I would say Fielding is unique. I tell everybody that Fielding provided me a great education because it is practical. Fielding combines theory with practical application provides a lot of hands-on learning, modules that really allow you to put it all together and to look at complex problems and not be intimidated by them. There is a tendency in our lives to be intimidated by big issues that we only complain about or wish it were different. However, I think what Fielding did for me is not be reticent or reluctant to embrace solutions to big challenges that confront us. As was said, I think, by Collins in his book, “big, hairy, audacious goals”, BHAG goals.

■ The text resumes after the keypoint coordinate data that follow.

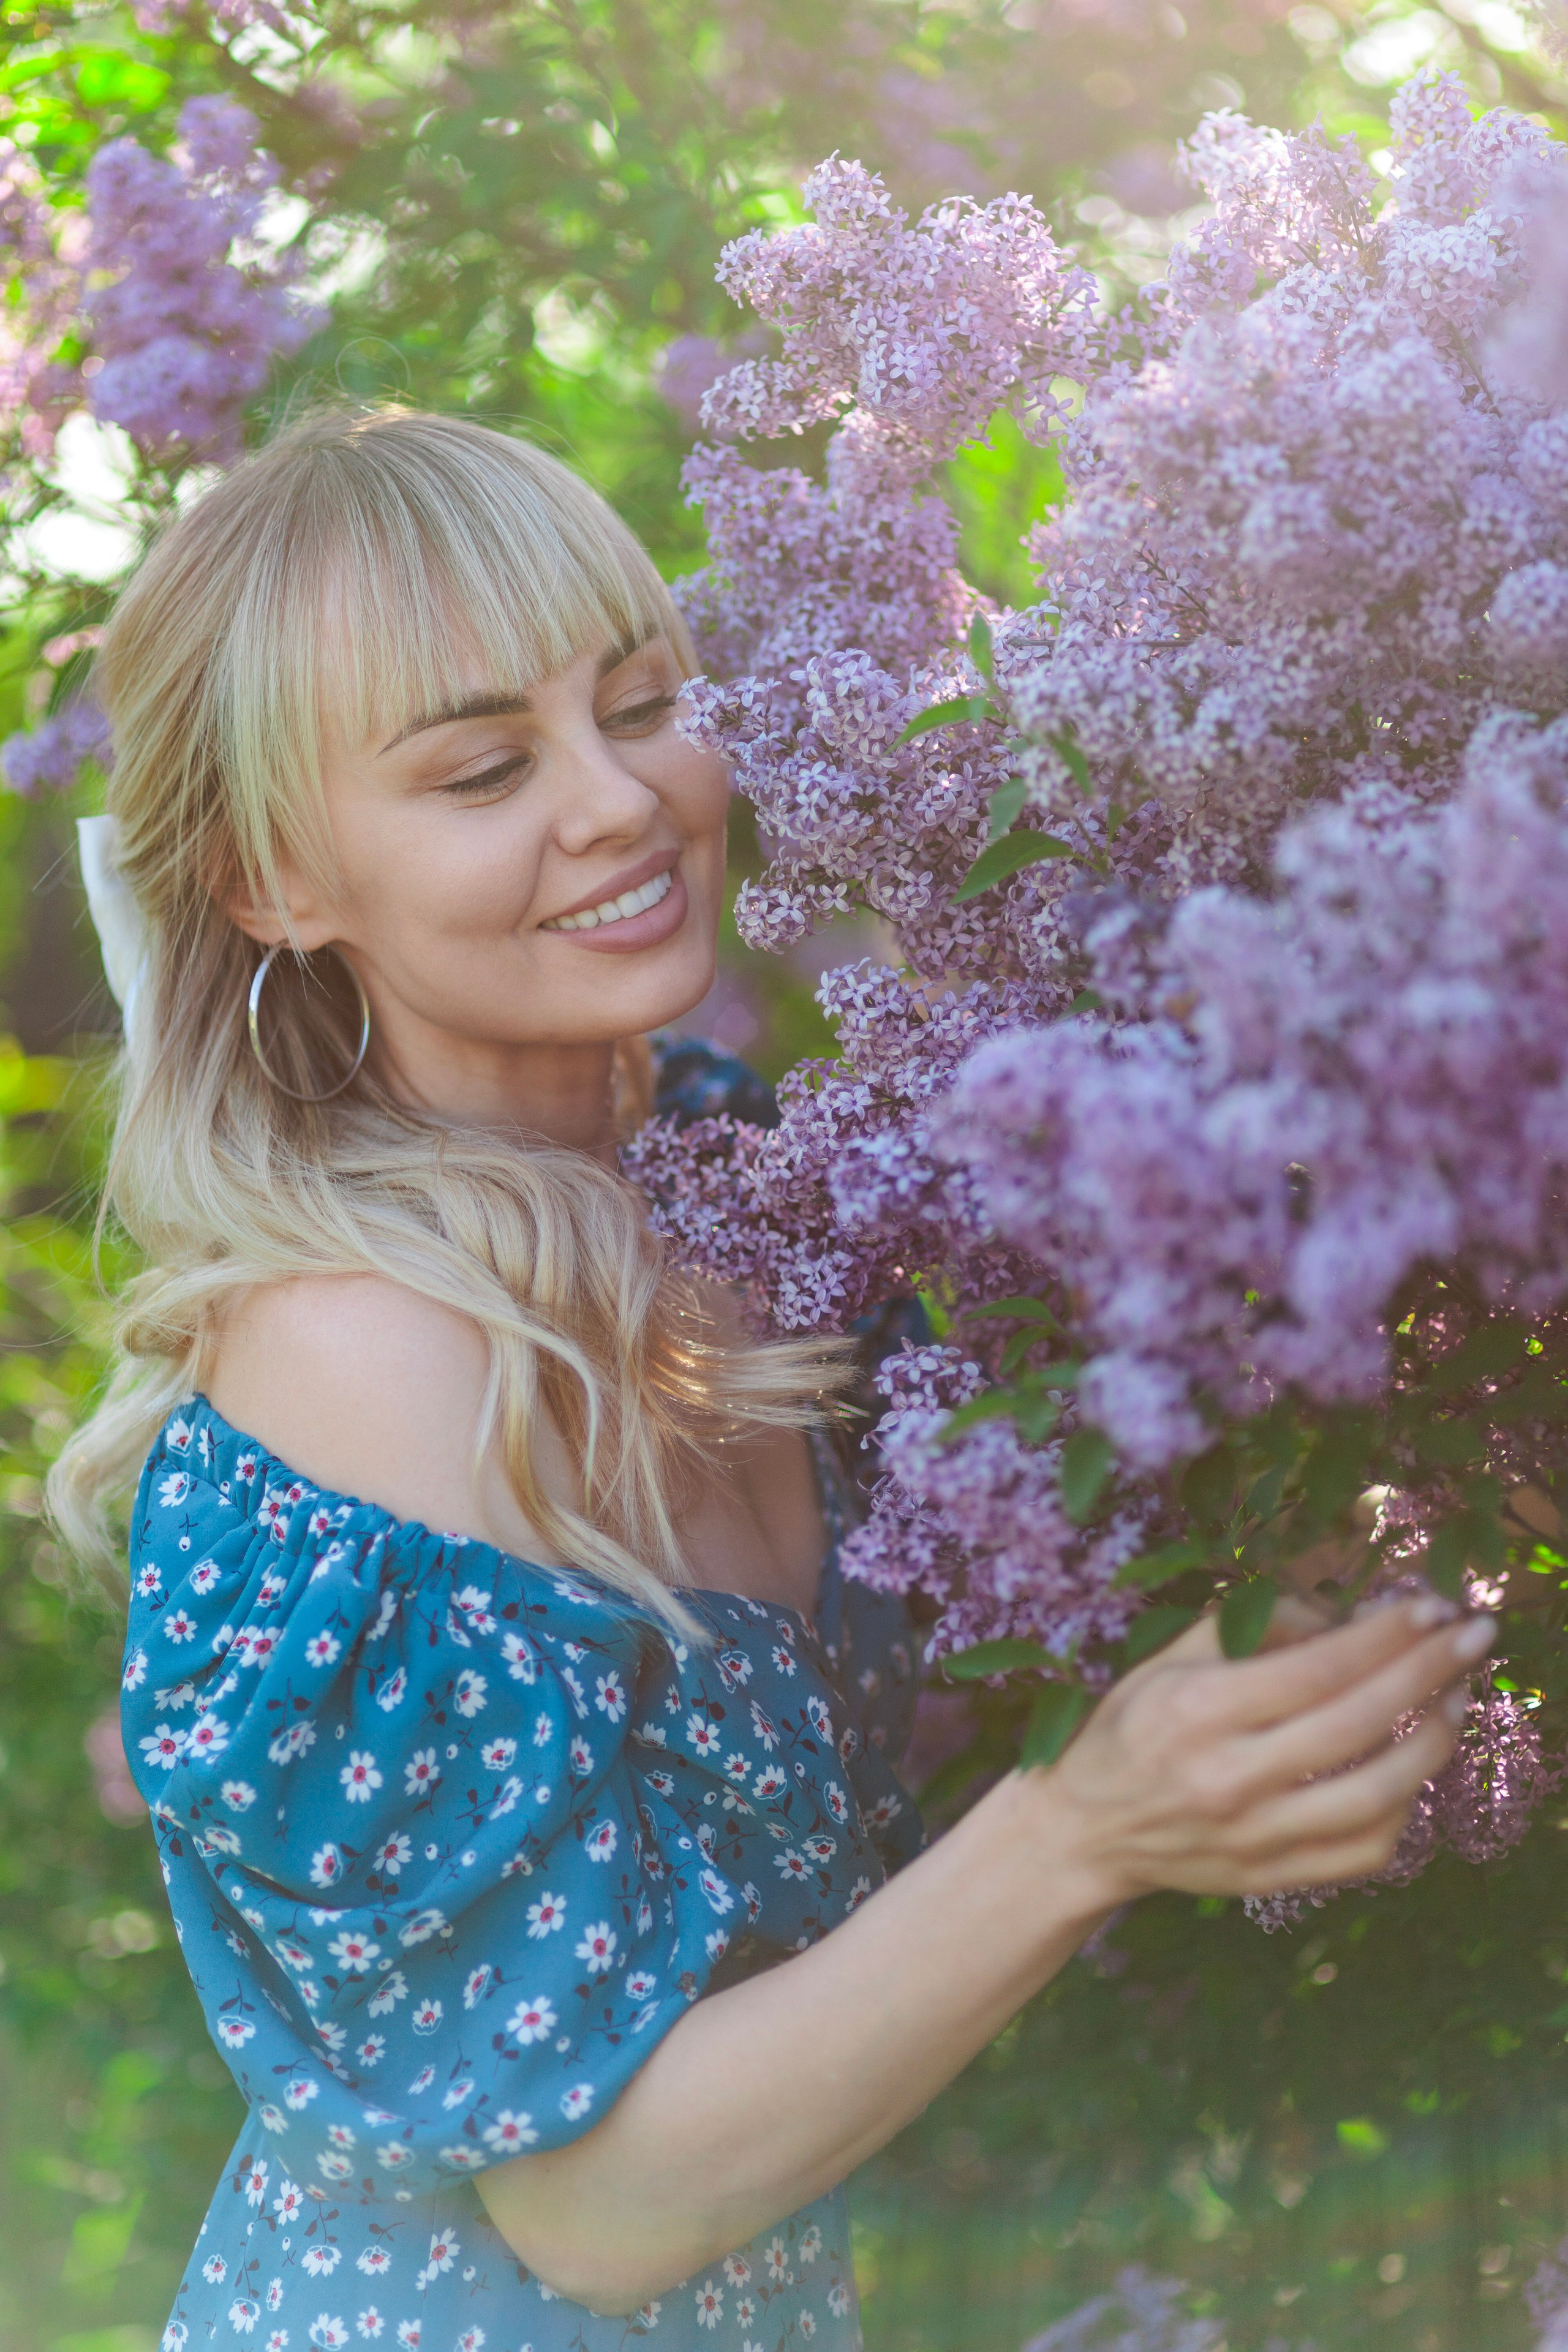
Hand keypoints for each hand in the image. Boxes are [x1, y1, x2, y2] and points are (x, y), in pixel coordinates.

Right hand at [1041, 1596, 1490, 1906]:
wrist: (1085, 1830)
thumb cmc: (1129, 1728)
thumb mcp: (1168, 1658)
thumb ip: (1252, 1627)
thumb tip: (1344, 1616)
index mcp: (1198, 1709)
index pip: (1319, 1665)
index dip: (1387, 1632)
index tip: (1433, 1604)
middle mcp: (1229, 1776)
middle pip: (1358, 1722)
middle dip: (1429, 1671)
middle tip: (1475, 1636)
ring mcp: (1255, 1836)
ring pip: (1376, 1793)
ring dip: (1434, 1741)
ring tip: (1457, 1700)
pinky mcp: (1271, 1879)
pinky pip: (1365, 1851)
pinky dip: (1404, 1809)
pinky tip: (1412, 1770)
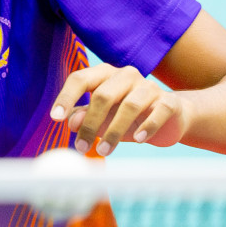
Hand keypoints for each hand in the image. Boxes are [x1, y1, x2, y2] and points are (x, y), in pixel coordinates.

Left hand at [50, 63, 188, 156]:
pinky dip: (147, 126)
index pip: (80, 79)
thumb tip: (70, 122)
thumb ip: (85, 116)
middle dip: (90, 123)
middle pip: (103, 95)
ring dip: (114, 131)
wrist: (170, 117)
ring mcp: (149, 87)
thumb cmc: (128, 116)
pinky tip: (138, 139)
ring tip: (104, 151)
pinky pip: (158, 111)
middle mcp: (126, 75)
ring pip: (129, 106)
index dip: (66, 97)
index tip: (55, 118)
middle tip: (81, 147)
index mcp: (104, 75)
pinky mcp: (169, 101)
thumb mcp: (103, 117)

When we see big challenges or problems that exist, we should not be intimidated and we should roll up our sleeves and use the skills and the learnings that we have had, especially that I had at Fielding Graduate University, and not cut ourselves short. We can tackle anything we want, and we should not be relegated to little challenges or small management issues. We can do those issues any time. We should not be reluctant to take on the big challenges, whatever they might be. I think what I would encourage people to do is use that education that they are getting at Fielding, and parlay that into the work that needs to get done to bring about systemic equity type of change in our country.

President Katrina Rogers:

Thank you. That is wisdom. I appreciate it, Congressmen. Is there anything else you would just like to add?

Congressman Carbajal:

I did not talk about the education issues that we are also trying to address with doubling Pell grants. I have a bill myself that I am trying to move forward that would double and expand Pell grants. The goal is to provide loans for those individuals going to undergraduate and graduate programs. We are trying to make sure that we are providing food security opportunities to students and low-income students so that they could be eligible to receive SNAP food funding. Therefore, we are continuing to work on making sure that our higher education system is accessible and affordable to as many people as possible.

President Katrina Rogers:

Fielding has received funds from the CARES act as well. Our students have benefited from that package. Thank you for your part in making this possible.

Congressman Carbajal:

This pandemic has touched almost every institution, from higher education to restaurants and businesses. We just need to make sure that we can get back on our feet and help everybody get back on their feet, so that we can go back to a sense of normalcy and help keep people afloat because so many businesses have already gone under. Individuals and families have lost so many wages and so much income. All we are trying to do is help them to survive and get over this crisis so that they can continue to live productive lives, have security, and at the same time get them back up on their feet.

President Katrina Rogers:

I hope the day comes soon when I can be back in the Capitol to visit.

Congressman Carbajal:

Absolutely. I would like that. In fact, I invite all of Fielding Graduate University.